PSE&G insists, despite the BPU president’s comments, that its modernization program would not spike rates, primarily because of historically low natural gas prices and the elimination of customer surcharges stemming from the deregulation of the electric industry in New Jersey in 1999.

“Our most recent analysis shows that the average revenue increase per rate class solely to Energy Strong program, if adopted as exactly filed, would be less than a 6 percent increase from the 2/1/13 bills,’’ according to Kathleen Fitzgerald, a vice president of PSEG, the parent of the utility.

“That’s what makes the timing right for these forward-looking investments, in addition to creating 5,800 jobs,’’ she said. The utility also issued a press release yesterday.

In his remarks to the committee, Hanna credited PSE&G with stepping forward to undertake needed improvements to the power grid, which include big investments in making substations and switching stations less vulnerable to flooding, events that left tens of thousands of customers without power during Sandy.

Still, he told the committee that the utility’s proposals would raise rates for customers by about 8 percent, while acknowledging that there’s a need to invest in infrastructure improvements, such as raising substations.

Critics of the PSE&G proposal welcomed the BPU president’s comments, saying they project the investment petition would increase costs to consumers between 8 percent and 9 percent on their utility bills.

“Were it not for the Energy Strong program, consumers would be looking at an 8 to 9 percent decrease in their bills, which would be really welcome,’’ said Ev Liebman, associate director at the New Jersey chapter of AARP.

In the budget hearing, legislators repeated past criticisms of the state’s recurring raiding of clean energy funds, a process, however, that has been endorsed by the Democratic Legislature.

Assemblyman John Burzichelli (D-Gloucester) noted that more than $849 million has been diverted from a clean energy fund supported by surcharges on utility customers’ bills.

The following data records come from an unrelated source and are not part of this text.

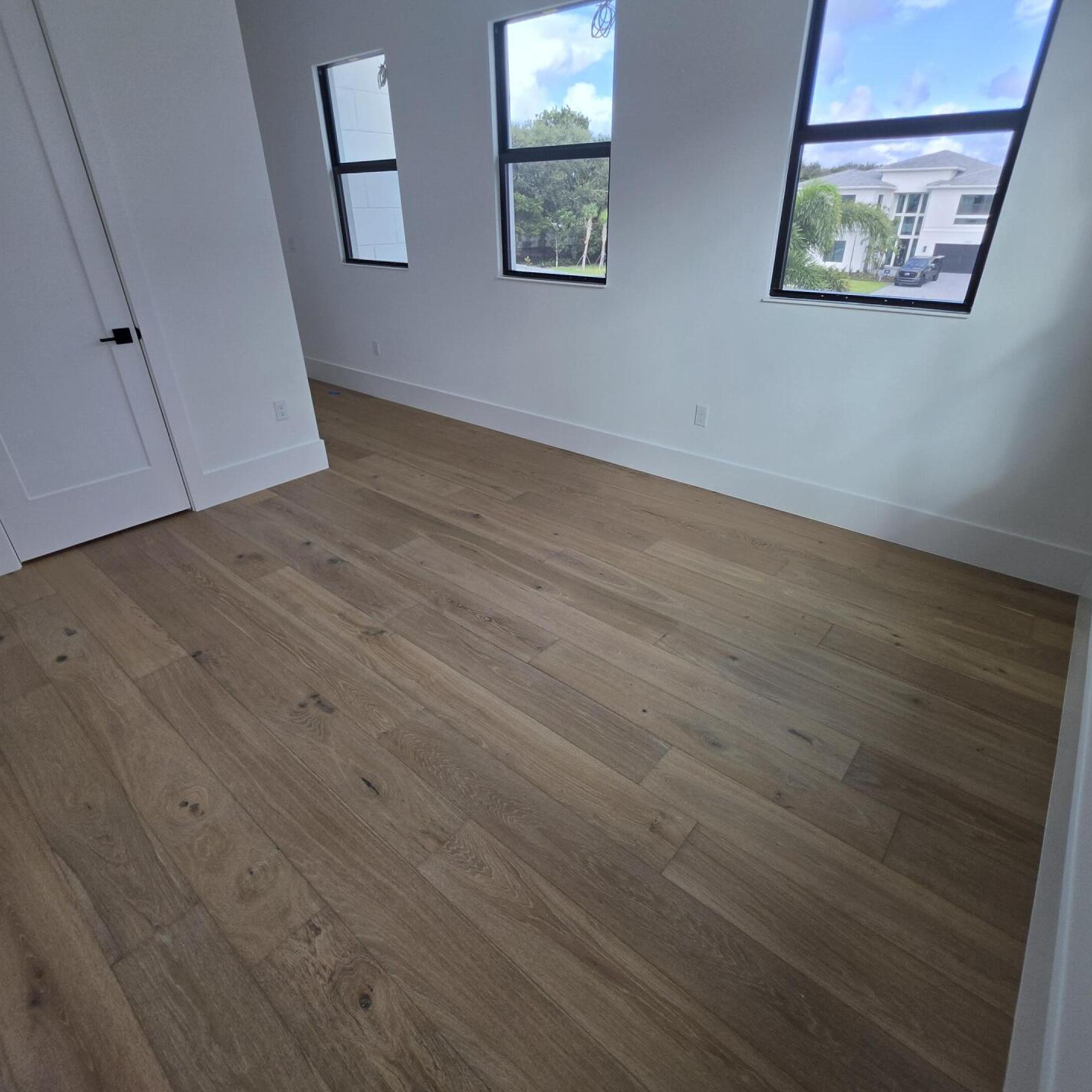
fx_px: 571
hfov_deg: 87.4
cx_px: 548
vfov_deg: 87.4
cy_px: 541
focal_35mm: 16
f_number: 1.9
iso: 32
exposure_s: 1/304
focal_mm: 2.2
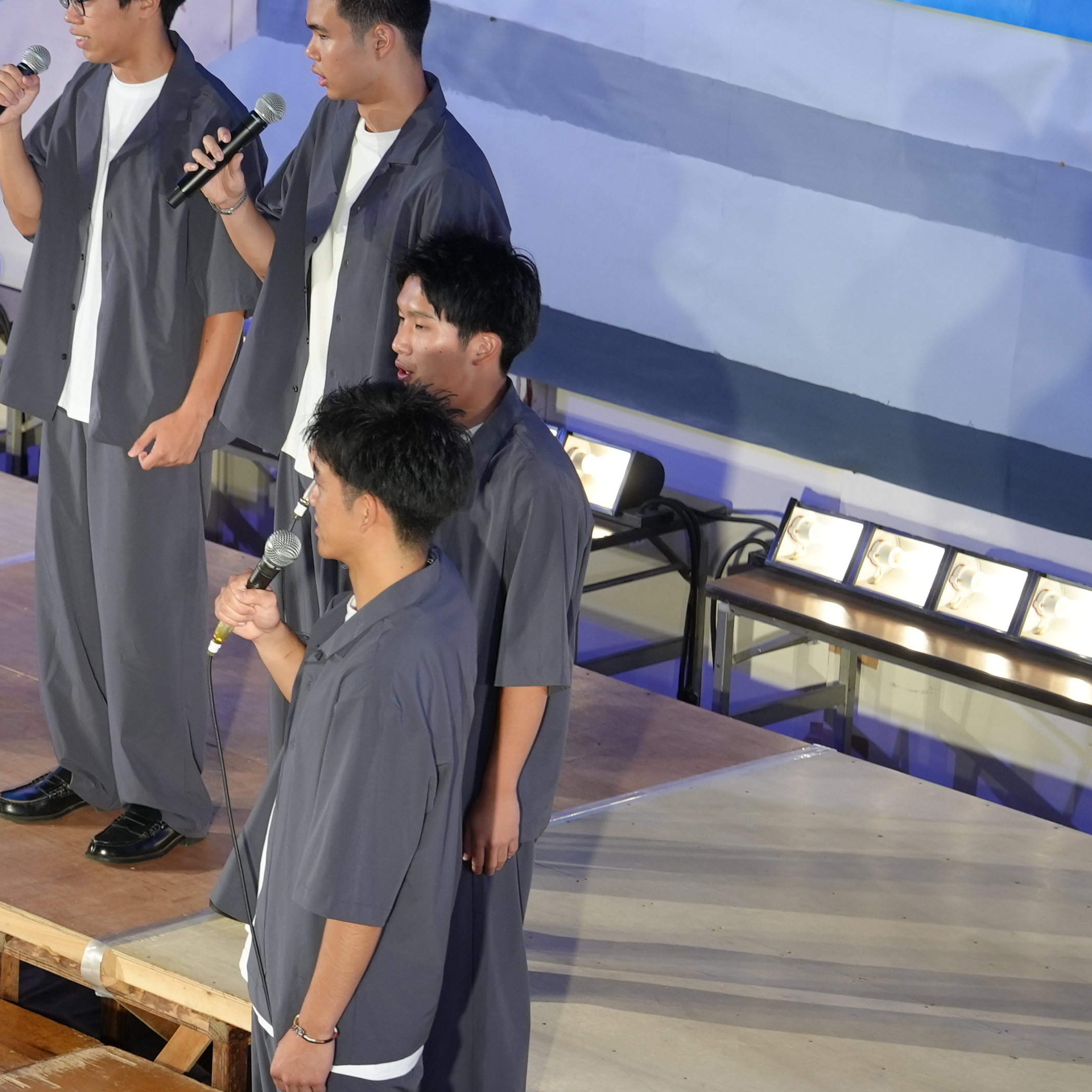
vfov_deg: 8.9
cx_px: -431
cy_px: 493
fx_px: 7031
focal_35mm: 197
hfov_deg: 8.7
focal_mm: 70
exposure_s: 1/160
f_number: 4
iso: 640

“Spend faster or collect less,’’ he told Hanna during the hearing, suggesting it is not an appropriate place to raise taxes from residents. “You’ve got more money than you need. You should get these electric rates reduced.’’

The criticism that the agency raises more money than it spends on clean energy programs is not a new one. Nor is it inaccurate: The BPU often leaves huge pots of unused dollars to be grabbed by lawmakers and administrations to plug holes in the state budget. This year, Christie proposes shifting $162 million out of the clean energy fund to help balance the state budget.

Hanna noted, however, that the surcharge also raises money to help low-income residents pay their energy bills, an issue lawmakers do not want to reduce, for the most part.

In a press release yesterday, PSE&G said 33 towns and Hudson County have endorsed its proposal to upgrade the grid.